A glossy black accent strip across the bonnet’s leading edge adds interest while a Dakar logos on the lower left of the grille reminds us of the bakkie’s heritage.

Also unique on the car are matching gloss-black lower grille and LED fog lamp surrounds, while a grey metallic skid plate adds drama, and makes it easier to enter and exit the tall Hilux. The black theme continues with similar treatment for the door- and tailgate handles, mirror caps and Dakar body decals.


Toyota Hilux Dakar

To remind you that you’re not sitting in just another Hilux, Toyota have taken steps to extend the exterior treatment into the cabin as well. This includes a black hood lining, metallic black trim accents and black leather upholstery with grey stitching.

The instrument cluster features orange needles and white-faced gauges with a gear design, and boasts a unique Dakar start-up sequence on the LCD. Satellite navigation is also model-specific.

Driving a manual Dakar means that you get Toyota’s new Intelligent Manual Transmission system as part of the deal. This matches revs to ratio when downshifting, making the experience smoother while adding some drama to the driving experience as well.

Particularly on downshifts, where careless use of the clutch could lead to a sudden spike in engine revs.
Three driving modes are available – Eco, Normal, and Power.

Eco softens accelerator responses to make it easier to drive economically, but its effect is minimal, and it is likely only to be used to help you feel a little more environmentally concerned.

The Power button adds a more vigorous response to the driving experience and would perhaps be best kept for when you desperately need a spot of action in your life. And when you don’t care too much about fuel consumption.

Normal mode, with neither the Eco nor Power buttons selected, feels tame and somewhat disappointing when hard acceleration is required at highway speeds. Revs at that speed are about 1,800 – well into the torque band that is strongest between 1,400 and 2,600 r/min.


Toyota Hilux Dakar

The Hilux needs no coercion to get out and about on the 4×4 trail, and Toyota’s own research shows that most buyers will take their bakkies off-roading at some point. It is also true, however, that most Hiluxes live in the city nowadays, so practicality, unfortunately, trumps off-road capability in most day-to-day cases.

Practical appointments to the Hilux (and by extension the Dakar model) include a bin with lockable tailgate and four lashing points on the inside.
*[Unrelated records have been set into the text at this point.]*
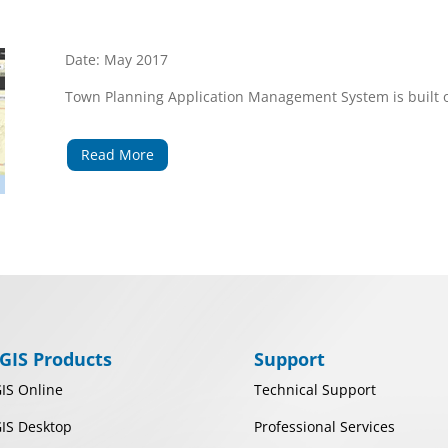
Date: May 2017
Town Planning Application Management System is built o
Read More
GIS Products
Support
IS Online
Technical Support
IS Desktop
Professional Services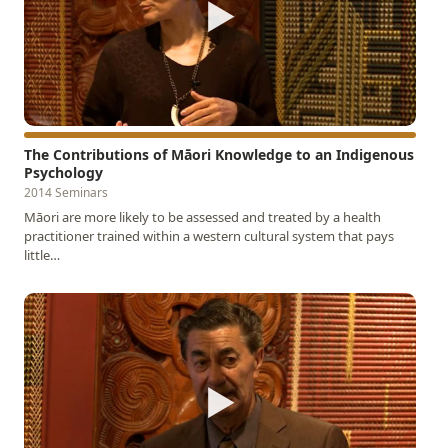
▶
The Contributions of Māori Knowledge to an Indigenous
Psychology
2014 Seminars
Māori are more likely to be assessed and treated by a health
practitioner trained within a western cultural system that pays
little…
▶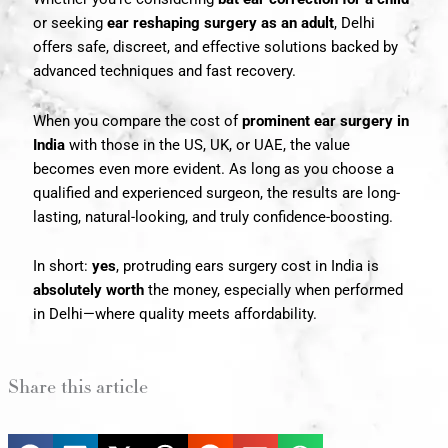
or seeking
ear reshaping surgery as an adult
, Delhi
offers safe, discreet, and effective solutions backed by
advanced techniques and fast recovery.
When you compare the cost of
prominent ear surgery in
India
with those in the US, UK, or UAE, the value
becomes even more evident. As long as you choose a
qualified and experienced surgeon, the results are long-
lasting, natural-looking, and truly confidence-boosting.
In short:
yes
, protruding ears surgery cost in India is
absolutely worth
the money, especially when performed
in Delhi—where quality meets affordability.
Share this article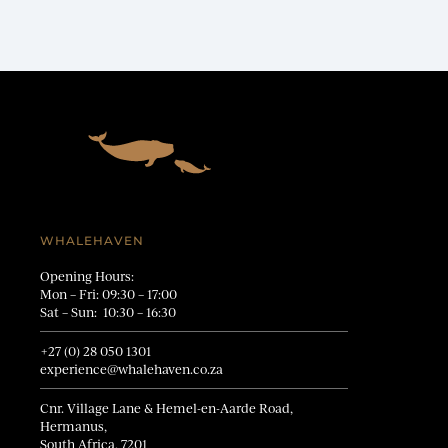
WHALEHAVEN
Opening Hours:
Mon – Fri: 09:30 – 17:00
Sat – Sun: 10:30 – 16:30
+27 (0) 28 050 1301
experience@whalehaven.co.za
Cnr. Village Lane & Hemel-en-Aarde Road,
Hermanus,
South Africa, 7201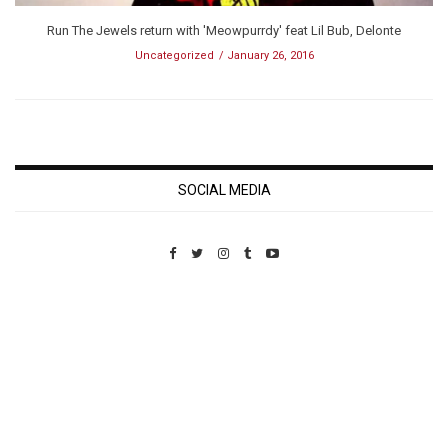
Run The Jewels return with 'Meowpurrdy' feat Lil Bub, Delonte
Uncategorized
January 26, 2016
SOCIAL MEDIA
Custom Pet Portraits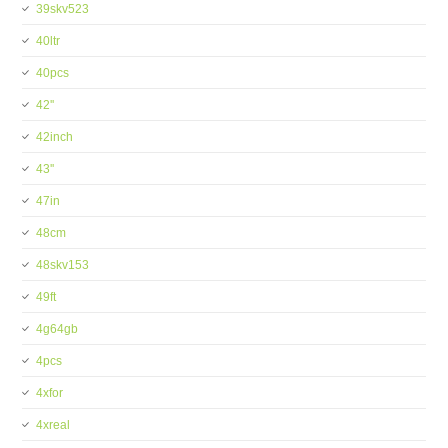
39skv523
40ltr
40pcs
42''
42inch
43''
47in
48cm
48skv153
49ft
4g64gb
4pcs
4xfor
4xreal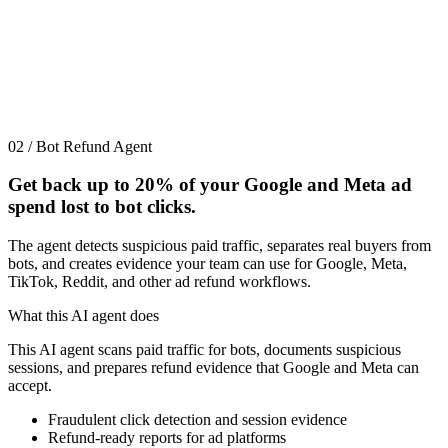
02 / Bot Refund Agent
Get back up to
20%
of your Google and Meta ad
spend lost to bot clicks.
The agent detects suspicious paid traffic, separates real buyers from
bots, and creates evidence your team can use for Google, Meta,
TikTok, Reddit, and other ad refund workflows.
What this AI agent does
This AI agent scans paid traffic for bots, documents suspicious
sessions, and prepares refund evidence that Google and Meta can
accept.
Fraudulent click detection and session evidence
Refund-ready reports for ad platforms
It’s close enough to 1.5 metres squared and loads at a height of 89 centimetres. That’s a little awkward for shorter drivers, but is a side effect of the car’s 286 mm ground clearance.

What irked me no end during the test, was the tonneau cover mechanism used by Toyota. It is, unfortunately, one of the most user-unfriendly cover designs I’ve seen, which makes using the load bay for everyday loading and unloading a bit of a drag. I would either pop a hardcover or sliding cover on the back, or go without a cover if this were my personal daily driver.
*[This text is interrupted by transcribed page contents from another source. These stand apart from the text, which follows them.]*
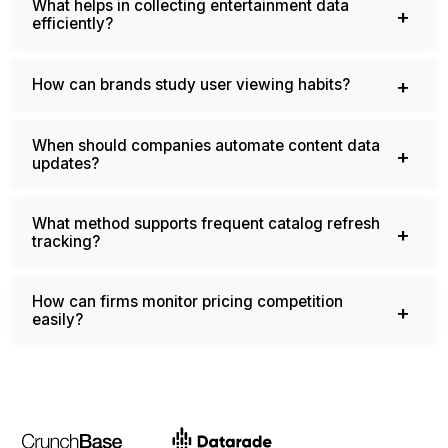
What helps in collecting entertainment data
efficiently?
How can brands study user viewing habits?
When should companies automate content data
updates?
What method supports frequent catalog refresh
tracking?
How can firms monitor pricing competition
easily?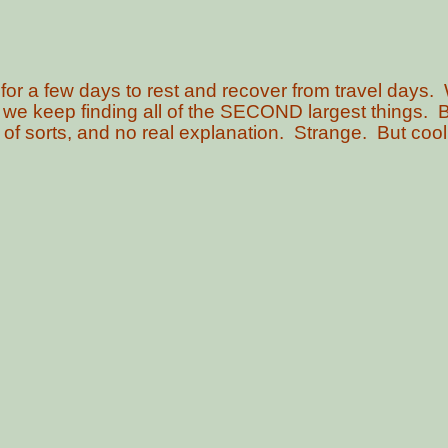
 for a few days to rest and recover from travel days. 
 we keep finding all of the SECOND largest things. 
ing of sorts, and no real explanation. Strange. But coo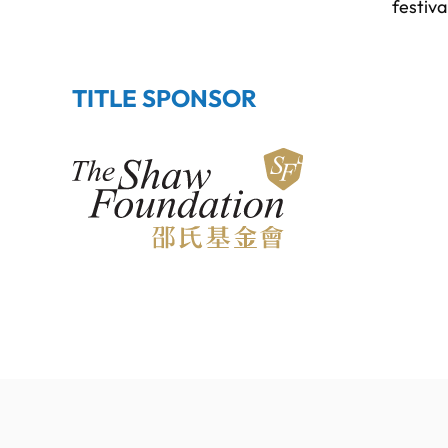
festiva
TITLE SPONSOR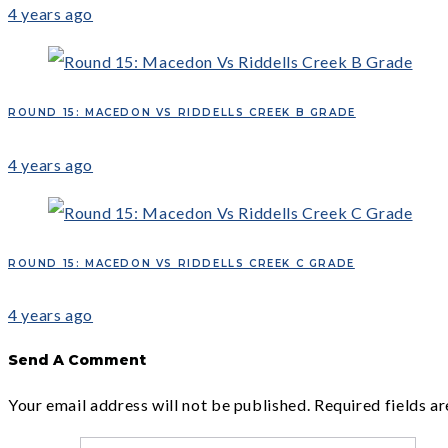
4 years ago
ROUND 15: MACEDON VS RIDDELLS CREEK B GRADE
4 years ago
ROUND 15: MACEDON VS RIDDELLS CREEK C GRADE
4 years ago
Send A Comment
Your email address will not be published.
Required fields a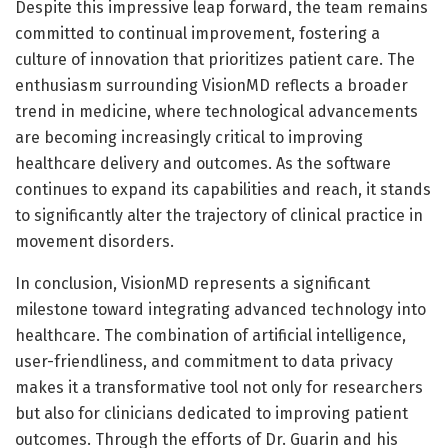
Despite this impressive leap forward, the team remains
committed to continual improvement, fostering a
culture of innovation that prioritizes patient care. The
enthusiasm surrounding VisionMD reflects a broader
trend in medicine, where technological advancements
are becoming increasingly critical to improving
healthcare delivery and outcomes. As the software
continues to expand its capabilities and reach, it stands
to significantly alter the trajectory of clinical practice in
movement disorders.
In conclusion, VisionMD represents a significant
milestone toward integrating advanced technology into
healthcare. The combination of artificial intelligence,
user-friendliness, and commitment to data privacy
makes it a transformative tool not only for researchers
but also for clinicians dedicated to improving patient
outcomes. Through the efforts of Dr. Guarin and his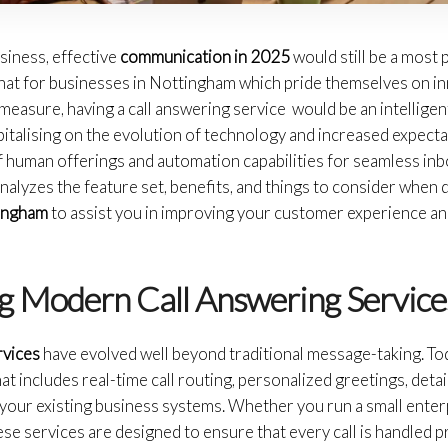
usiness, effective
communication in 2025
would still be a most p
that for businesses in Nottingham which pride themselves on in
measure, having a call answering service would be an intellige
pitalising on the evolution of technology and increased expect
 of human offerings and automation capabilities for seamless 
nalyzes the feature set, benefits, and things to consider when 
tingham
to assist you in improving your customer experience an
g Modern Call Answering Service
rvices
have evolved well beyond traditional message-taking. To
 includes real-time call routing, personalized greetings, detail
your existing business systems. Whether you run a small enterp
hese services are designed to ensure that every call is handled 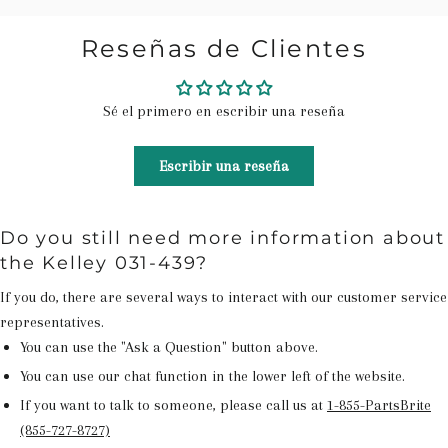
Reseñas de Clientes
Sé el primero en escribir una reseña
Escribir una reseña
Do you still need more information about
the Kelley 031-439?
If you do, there are several ways to interact with our customer service
representatives.
You can use the "Ask a Question" button above.
You can use our chat function in the lower left of the website.
If you want to talk to someone, please call us at
1-855-PartsBrite
(855-727-8727)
Another bugbear includes limited rear seat space that is not as generous as in some of its competitors, although the three head restraints, as many seatbelts, and a pair of ISOFix mounting sets make up for this slight irritation with decent safety spec.

Convenience features seldom seen in light commercials are a fold-down armrest with cupholders and a pair of hooks to hang small bags on.

Other convenience items that came in handy during our test include grip handles at every door, a full set of panic grips and a 220 Volt, 100-Watt power point in the front armrest box to go with the 12V/120W sockets up front. Air controls are straightforward, and the ancillaries accessed via touch screen are easy enough to master. Fit and finish is up to the usual Toyota standard.


Besides the obvious benefits to owning a Hilux bakkie, investing in a new Dakar derivative will add loads of street cred to image-conscious drivers who like to be seen driving SA’s class-leading Hilux. For the money, for the prestige, for the heritage, the Dakar is bang on point with the market and will soon be all sold out. If it’s in your sights, you’d better get cracking before you’re caught napping.